Do you not think privacy matters?

Interesting. I wonder if it could be used for people with face blindness?

Even for those of us who just have bad memories, a real time facial recognition app could be useful (though the social advantage of recognizing faces would be offset by the social disadvantage of wearing Glass.)

[quote=“anon61221983, post:62, topic:28328”]
. But if we have people filming us, without our knowledge or permission, in a situation like mine–a semi-public classroom setting, where part of what I’m doing involves what could arguable be my intellectual property (lectures i write), should people be able to film me, without my knowledge, and post those online. Isn’t this similar to a picture being posted online becoming a meme without the subjects knowledge?

Thoughts?[/quote]

I had a teacher prohibit recording lectures back when recording lectures wasn’t very common, citing copyright, to which my thoughts were that he was being unreasonable and presumptuous given that most of the class tests were based, wait for it, on the damn lectures. What’s next, ban note taking? If he’s worried about copyright maybe he shouldn’t be a teacher, because teachers are supposedly teaching their copyrighted material to students with the intent they should learn it and apply it.

I understand that teachers can spend a huge amount of time creating their curricula, time they may not be justly compensated for.

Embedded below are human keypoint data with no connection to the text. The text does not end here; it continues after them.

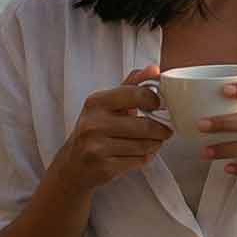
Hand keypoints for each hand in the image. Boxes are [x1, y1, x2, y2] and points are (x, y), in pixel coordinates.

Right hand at [50, 66, 172, 192]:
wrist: (72, 165)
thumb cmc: (94, 130)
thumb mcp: (107, 104)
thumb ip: (131, 85)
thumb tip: (154, 69)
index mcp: (97, 102)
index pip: (138, 94)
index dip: (155, 101)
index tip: (159, 106)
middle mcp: (94, 123)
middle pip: (146, 125)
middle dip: (161, 129)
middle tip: (165, 130)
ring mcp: (97, 147)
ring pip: (145, 145)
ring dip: (155, 144)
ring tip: (153, 142)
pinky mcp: (104, 167)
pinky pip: (139, 161)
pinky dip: (145, 158)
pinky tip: (140, 154)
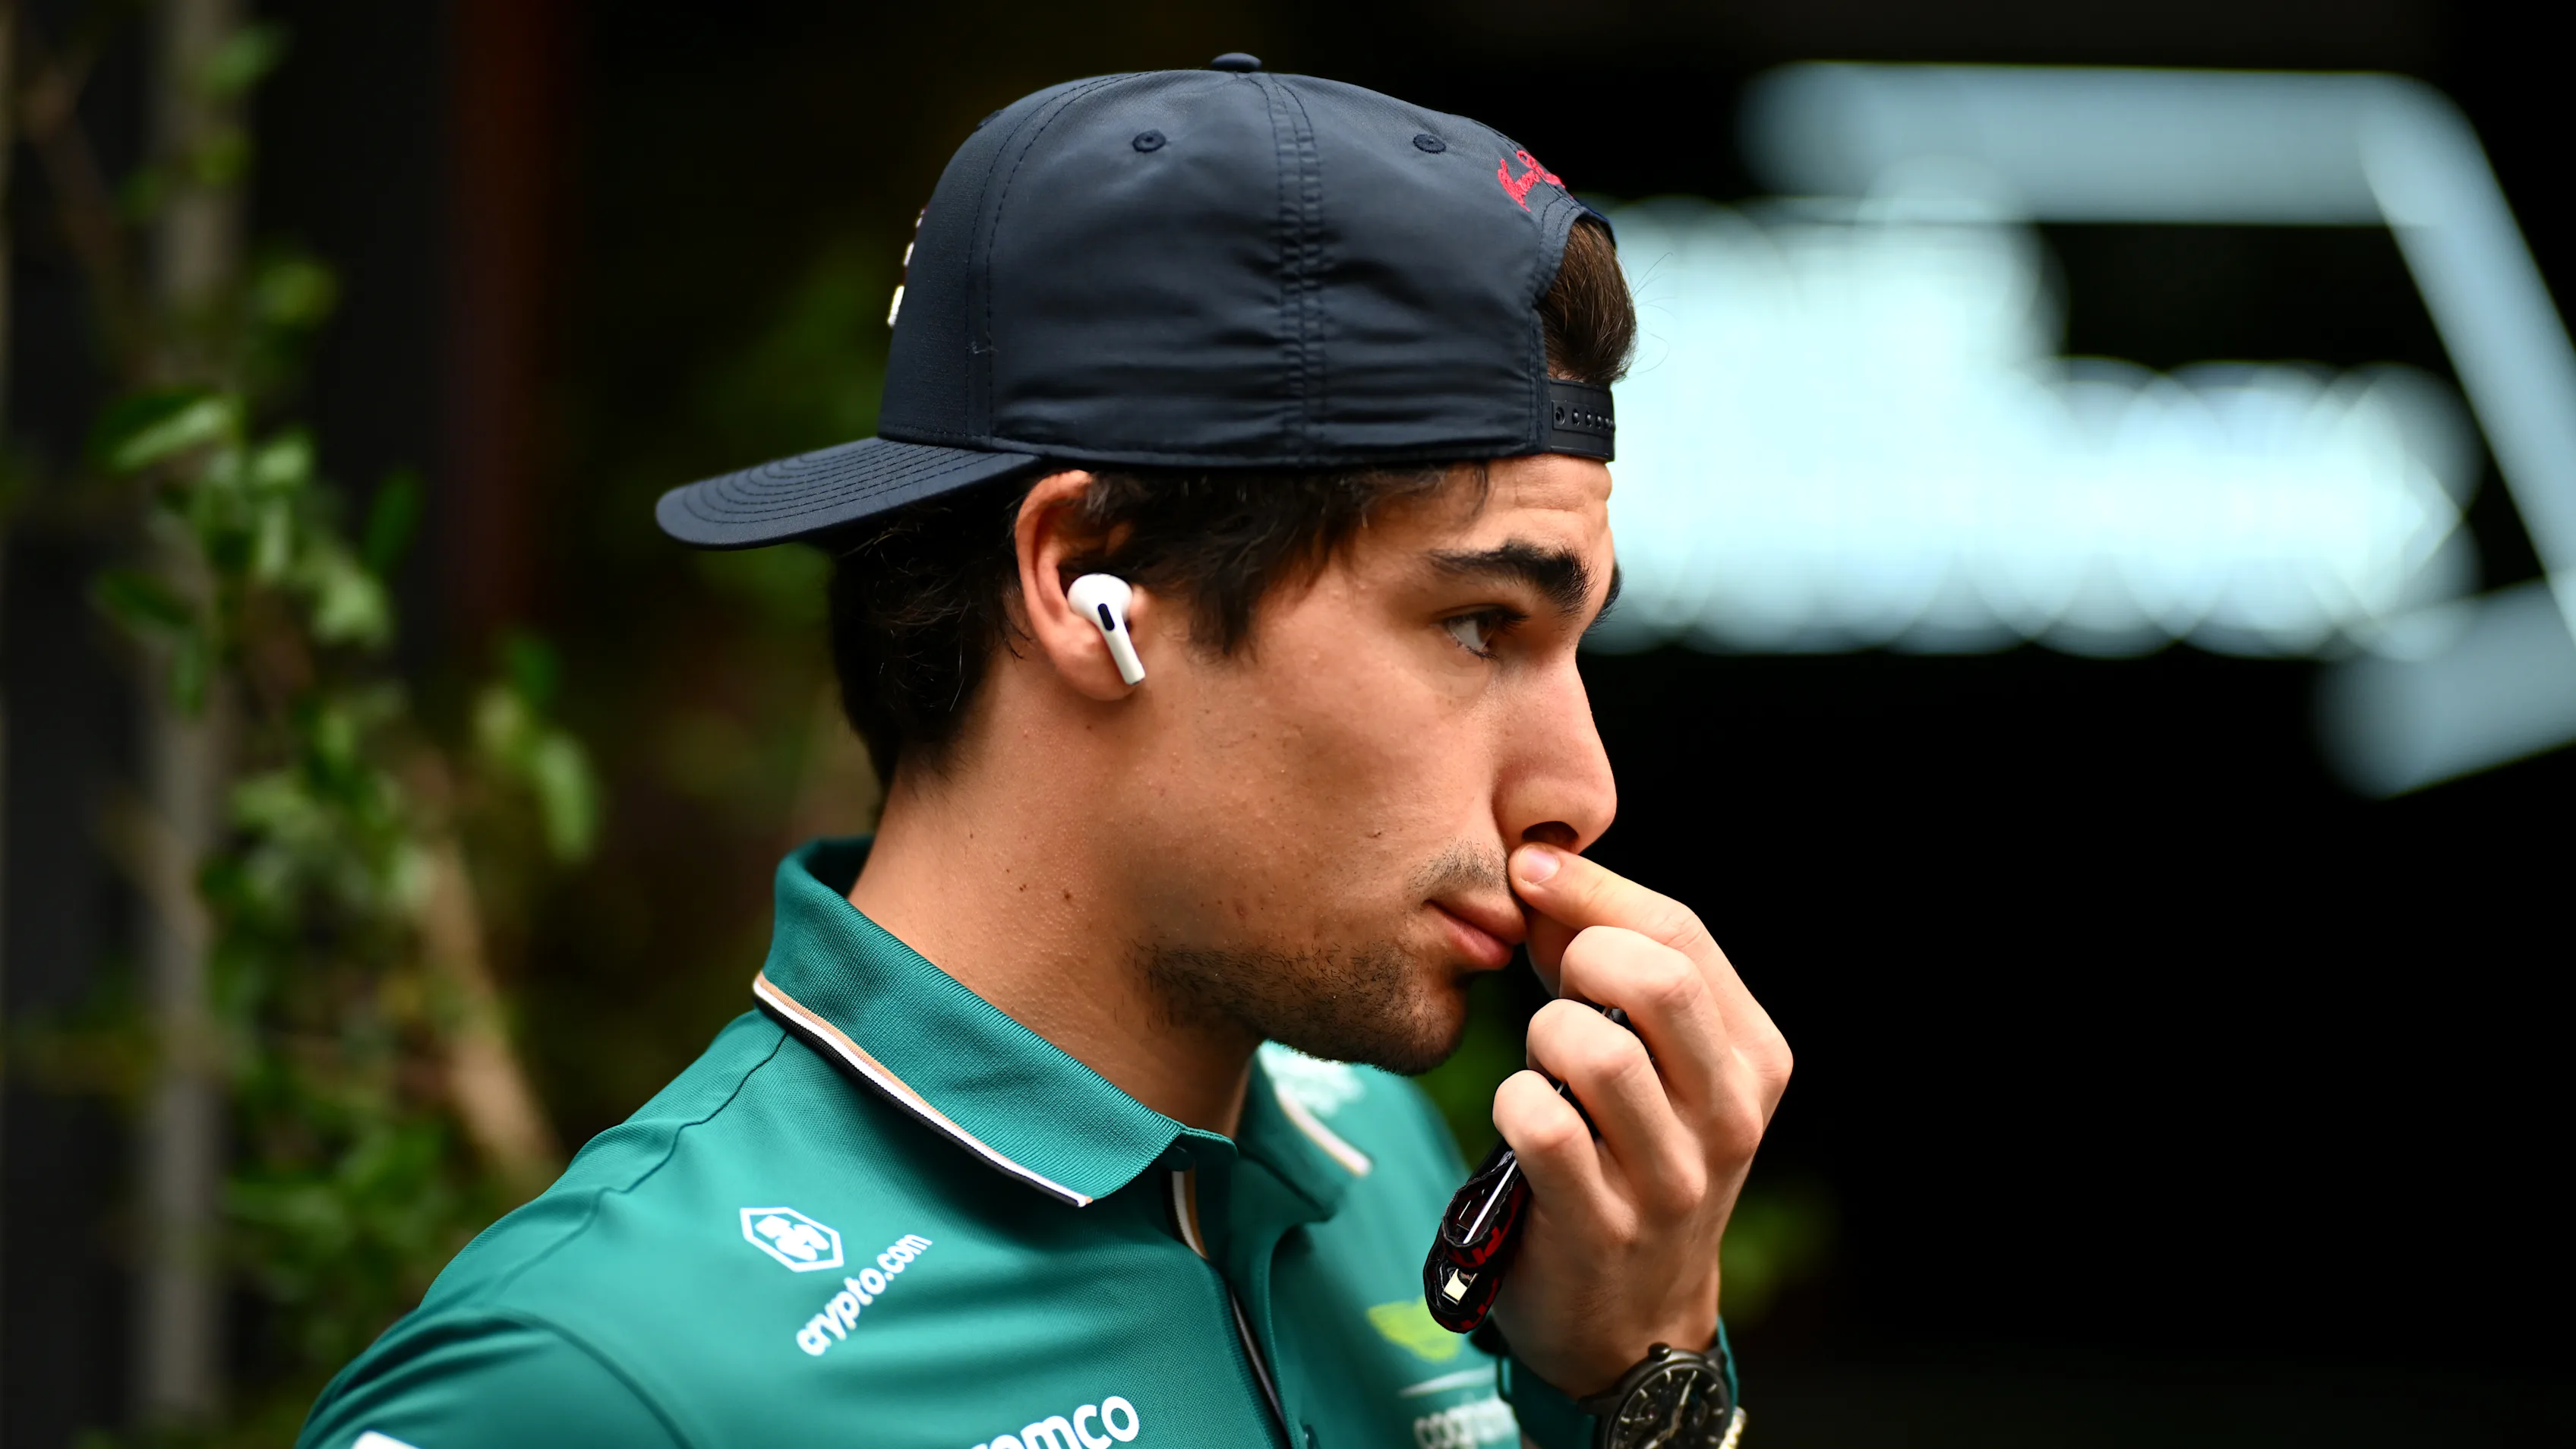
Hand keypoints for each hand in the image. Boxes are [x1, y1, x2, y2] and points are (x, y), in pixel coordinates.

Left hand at [1488, 844, 1791, 1396]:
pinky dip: (1512, 1104)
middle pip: (1655, 978)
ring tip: (1544, 1069)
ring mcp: (1671, 1178)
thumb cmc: (1628, 1156)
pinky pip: (1542, 1125)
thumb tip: (1542, 873)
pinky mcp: (1603, 1226)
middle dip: (1579, 960)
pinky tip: (1520, 1118)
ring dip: (1540, 1041)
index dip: (1593, 890)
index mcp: (1754, 1058)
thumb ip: (1613, 971)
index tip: (1528, 872)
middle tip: (1553, 993)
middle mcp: (1728, 1116)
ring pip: (1591, 1048)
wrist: (1630, 1317)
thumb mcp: (1656, 1065)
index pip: (1681, 933)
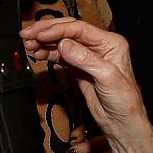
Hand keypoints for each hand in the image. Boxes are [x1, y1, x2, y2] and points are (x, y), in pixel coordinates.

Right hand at [22, 18, 152, 152]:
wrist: (123, 123)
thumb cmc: (125, 102)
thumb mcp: (107, 78)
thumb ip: (86, 60)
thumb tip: (65, 44)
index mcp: (111, 43)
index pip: (80, 29)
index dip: (58, 30)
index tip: (41, 34)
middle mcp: (100, 46)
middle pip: (68, 31)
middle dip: (46, 31)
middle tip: (27, 34)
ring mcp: (88, 56)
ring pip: (62, 42)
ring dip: (44, 42)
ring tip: (28, 44)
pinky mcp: (80, 68)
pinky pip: (61, 56)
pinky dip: (48, 53)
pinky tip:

And I also realize that they may teach at multiple institutions and their work may not be subject to the work for hire copyright laws, so their pre-written lectures (it has to be fixed in a medium to be copyright by them) may not be be copyright by their employers (complicated subject), but nonetheless I find the prohibition against recording lectures to be annoying, as if they are worried that they can be replaced by a recording (which maybe they can be, but one would hope not).